** EXTRACTED INFORMATION follows **
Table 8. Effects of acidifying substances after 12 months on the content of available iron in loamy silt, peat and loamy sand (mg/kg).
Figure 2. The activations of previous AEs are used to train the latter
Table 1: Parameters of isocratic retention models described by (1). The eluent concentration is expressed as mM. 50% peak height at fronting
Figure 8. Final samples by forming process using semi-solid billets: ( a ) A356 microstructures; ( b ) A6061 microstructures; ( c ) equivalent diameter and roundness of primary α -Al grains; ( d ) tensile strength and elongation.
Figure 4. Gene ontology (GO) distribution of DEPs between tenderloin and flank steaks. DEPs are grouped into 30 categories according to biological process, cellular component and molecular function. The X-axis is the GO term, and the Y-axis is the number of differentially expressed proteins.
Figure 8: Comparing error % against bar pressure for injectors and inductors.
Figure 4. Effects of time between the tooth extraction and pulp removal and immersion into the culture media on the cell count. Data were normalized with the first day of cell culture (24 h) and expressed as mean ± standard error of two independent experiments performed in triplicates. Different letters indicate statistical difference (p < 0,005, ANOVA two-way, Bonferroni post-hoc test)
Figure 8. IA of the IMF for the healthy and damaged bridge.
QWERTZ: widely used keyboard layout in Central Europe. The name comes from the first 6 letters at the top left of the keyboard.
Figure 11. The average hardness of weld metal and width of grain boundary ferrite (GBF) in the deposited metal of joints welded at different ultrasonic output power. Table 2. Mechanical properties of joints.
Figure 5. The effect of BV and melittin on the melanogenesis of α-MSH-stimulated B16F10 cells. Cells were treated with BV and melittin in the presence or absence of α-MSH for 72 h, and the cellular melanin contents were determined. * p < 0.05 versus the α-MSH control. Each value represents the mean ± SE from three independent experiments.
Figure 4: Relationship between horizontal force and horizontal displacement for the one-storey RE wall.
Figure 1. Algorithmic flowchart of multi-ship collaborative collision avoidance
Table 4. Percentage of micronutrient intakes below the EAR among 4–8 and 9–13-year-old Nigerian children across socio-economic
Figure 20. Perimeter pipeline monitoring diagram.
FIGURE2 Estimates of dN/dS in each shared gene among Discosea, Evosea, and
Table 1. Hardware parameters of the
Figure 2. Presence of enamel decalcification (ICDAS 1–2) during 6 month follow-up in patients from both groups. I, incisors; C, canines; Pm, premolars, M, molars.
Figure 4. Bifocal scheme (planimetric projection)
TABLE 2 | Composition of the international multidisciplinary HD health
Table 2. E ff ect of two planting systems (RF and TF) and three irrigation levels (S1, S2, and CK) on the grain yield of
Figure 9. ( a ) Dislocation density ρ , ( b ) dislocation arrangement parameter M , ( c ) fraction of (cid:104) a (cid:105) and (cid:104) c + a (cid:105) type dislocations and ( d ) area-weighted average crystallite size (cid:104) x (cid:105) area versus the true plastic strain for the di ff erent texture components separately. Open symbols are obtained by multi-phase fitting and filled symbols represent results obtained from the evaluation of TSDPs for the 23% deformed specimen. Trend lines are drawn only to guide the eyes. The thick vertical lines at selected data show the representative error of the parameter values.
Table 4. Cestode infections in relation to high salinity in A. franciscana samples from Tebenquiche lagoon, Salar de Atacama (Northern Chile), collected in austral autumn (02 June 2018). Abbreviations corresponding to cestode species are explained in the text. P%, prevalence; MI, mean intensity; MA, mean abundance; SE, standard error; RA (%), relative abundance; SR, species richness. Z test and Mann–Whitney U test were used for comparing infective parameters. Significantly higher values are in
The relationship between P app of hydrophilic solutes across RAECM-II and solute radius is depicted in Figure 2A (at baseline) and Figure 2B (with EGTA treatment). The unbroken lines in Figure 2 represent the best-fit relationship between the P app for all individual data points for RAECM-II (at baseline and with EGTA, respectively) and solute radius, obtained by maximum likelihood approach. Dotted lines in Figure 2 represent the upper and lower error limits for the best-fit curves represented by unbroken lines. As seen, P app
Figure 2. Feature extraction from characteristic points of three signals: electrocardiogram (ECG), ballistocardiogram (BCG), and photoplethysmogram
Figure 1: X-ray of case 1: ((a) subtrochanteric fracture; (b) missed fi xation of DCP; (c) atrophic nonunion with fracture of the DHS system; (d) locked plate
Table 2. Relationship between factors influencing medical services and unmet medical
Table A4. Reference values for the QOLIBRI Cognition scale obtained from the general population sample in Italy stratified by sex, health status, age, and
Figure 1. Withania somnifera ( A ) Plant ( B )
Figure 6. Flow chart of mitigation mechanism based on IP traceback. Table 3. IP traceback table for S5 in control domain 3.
** End of EXTRACTED INFORMATION **
▸ **PROBLEM TO WORK ON**
Line by line, transcribe all of the records exactly.

▸ **ANSWER TO THIS EXERCISE**
Table 8. Effects of acidifying substances after 12 months on the content of available iron in loamy silt, peat and loamy sand (mg/kg).
Figure 2. The activations of previous AEs are used to train the latter
Table 1: Parameters of isocratic retention models described by (1). The eluent concentration is expressed as mM. 50% peak height at fronting
Figure 8. Final samples by forming process using semi-solid billets: ( a ) A356 microstructures; ( b ) A6061 microstructures; ( c ) equivalent diameter and roundness of primary α -Al grains; ( d ) tensile strength and elongation.
Figure 4. Gene ontology (GO) distribution of DEPs between tenderloin and flank steaks. DEPs are grouped into 30 categories according to biological process, cellular component and molecular function. The X-axis is the GO term, and the Y-axis is the number of differentially expressed proteins.
Figure 8: Comparing error % against bar pressure for injectors and inductors.
Figure 4. Effects of time between the tooth extraction and pulp removal and immersion into the culture media on the cell count. Data were normalized with the first day of cell culture (24 h) and expressed as mean ± standard error of two independent experiments performed in triplicates. Different letters indicate statistical difference (p < 0,005, ANOVA two-way, Bonferroni post-hoc test)
Figure 8. IA of the IMF for the healthy and damaged bridge.
QWERTZ: widely used keyboard layout in Central Europe. The name comes from the first 6 letters at the top left of the keyboard.
Figure 11. The average hardness of weld metal and width of grain boundary ferrite (GBF) in the deposited metal of joints welded at different ultrasonic output power. Table 2. Mechanical properties of joints.
Figure 5. The effect of BV and melittin on the melanogenesis of α-MSH-stimulated B16F10 cells. Cells were treated with BV and melittin in the presence or absence of α-MSH for 72 h, and the cellular melanin contents were determined. * p < 0.05 versus the α-MSH control. Each value represents the mean ± SE from three independent experiments.
Figure 4: Relationship between horizontal force and horizontal displacement for the one-storey RE wall.
Figure 1. Algorithmic flowchart of multi-ship collaborative collision avoidance
Table 4. Percentage of micronutrient intakes below the EAR among 4–8 and 9–13-year-old Nigerian children across socio-economic
Figure 20. Perimeter pipeline monitoring diagram.
FIGURE2 Estimates of dN/dS in each shared gene among Discosea, Evosea, and
Table 1. Hardware parameters of the
Figure 2. Presence of enamel decalcification (ICDAS 1–2) during 6 month follow-up in patients from both groups. I, incisors; C, canines; Pm, premolars, M, molars.
Figure 4. Bifocal scheme (planimetric projection)
TABLE 2 | Composition of the international multidisciplinary HD health
Table 2. E ff ect of two planting systems (RF and TF) and three irrigation levels (S1, S2, and CK) on the grain yield of
Figure 9. ( a ) Dislocation density ρ , ( b ) dislocation arrangement parameter M , ( c ) fraction of (cid:104) a (cid:105) and (cid:104) c + a (cid:105) type dislocations and ( d ) area-weighted average crystallite size (cid:104) x (cid:105) area versus the true plastic strain for the di ff erent texture components separately. Open symbols are obtained by multi-phase fitting and filled symbols represent results obtained from the evaluation of TSDPs for the 23% deformed specimen. Trend lines are drawn only to guide the eyes. The thick vertical lines at selected data show the representative error of the parameter values.
Table 4. Cestode infections in relation to high salinity in A. franciscana samples from Tebenquiche lagoon, Salar de Atacama (Northern Chile), collected in austral autumn (02 June 2018). Abbreviations corresponding to cestode species are explained in the text. P%, prevalence; MI, mean intensity; MA, mean abundance; SE, standard error; RA (%), relative abundance; SR, species richness. Z test and Mann–Whitney U test were used for comparing infective parameters. Significantly higher values are in
The relationship between P app of hydrophilic solutes across RAECM-II and solute radius is depicted in Figure 2A (at baseline) and Figure 2B (with EGTA treatment). The unbroken lines in Figure 2 represent the best-fit relationship between the P app for all individual data points for RAECM-II (at baseline and with EGTA, respectively) and solute radius, obtained by maximum likelihood approach. Dotted lines in Figure 2 represent the upper and lower error limits for the best-fit curves represented by unbroken lines. As seen, P app
Figure 2. Feature extraction from characteristic points of three signals: electrocardiogram (ECG), ballistocardiogram (BCG), and photoplethysmogram
Figure 1: X-ray of case 1: ((a) subtrochanteric fracture; (b) missed fi xation of DCP; (c) atrophic nonunion with fracture of the DHS system; (d) locked plate
Table 2. Relationship between factors influencing medical services and unmet medical
Table A4. Reference values for the QOLIBRI Cognition scale obtained from the general population sample in Italy stratified by sex, health status, age, and
Figure 1. Withania somnifera ( A ) Plant ( B )
Figure 6. Flow chart of mitigation mechanism based on IP traceback. Table 3. IP traceback table for S5 in control domain 3.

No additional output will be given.